Fast forward to the scholarship offer from Miami. 

Bailey was asked, and took, unofficial visits to the University of Georgia this past season under previous head Bulldog coach, Mark Richt.  When Richt was let go by Georgia following a 9-3 season this year, he became the new head coach at his alma mater, Miami.  With Richt came many of his Georgia ties and relationships he had built since 2001.

“Yesterday was the first time I ever met him [coach Richt].  The offer came around 6 o’clock, but we probably talked from 3 o’clock to around 8 o’clock.”
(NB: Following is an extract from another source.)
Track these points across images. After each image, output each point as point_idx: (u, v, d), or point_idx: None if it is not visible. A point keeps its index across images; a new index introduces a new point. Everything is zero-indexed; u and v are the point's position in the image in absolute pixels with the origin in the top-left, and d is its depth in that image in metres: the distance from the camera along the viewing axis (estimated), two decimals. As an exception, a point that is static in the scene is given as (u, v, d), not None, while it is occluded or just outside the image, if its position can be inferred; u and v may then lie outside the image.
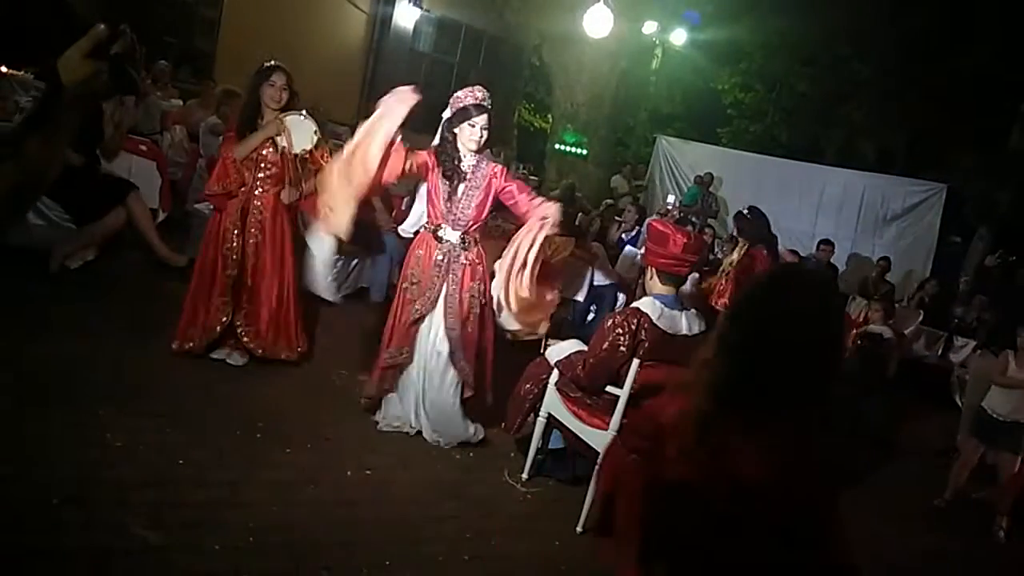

During the conversation, Bailey noted that they talked about everything.  From looking at defenses, to football talk, to Richt’s career.  Along with Bailey’s father, they took a golf cart around campus and ate a café on campus.

As for the exact moment of the offer, Bailey was shocked.

“He said we usually don’t offer young bucks like you but you’re talented and we think you can handle it.  We don’t think you’ll get a big head and we want to offer you a scholarship.”

Now that the Hurricanes have made first move, don't be surprised if more schools follow suit in the near future.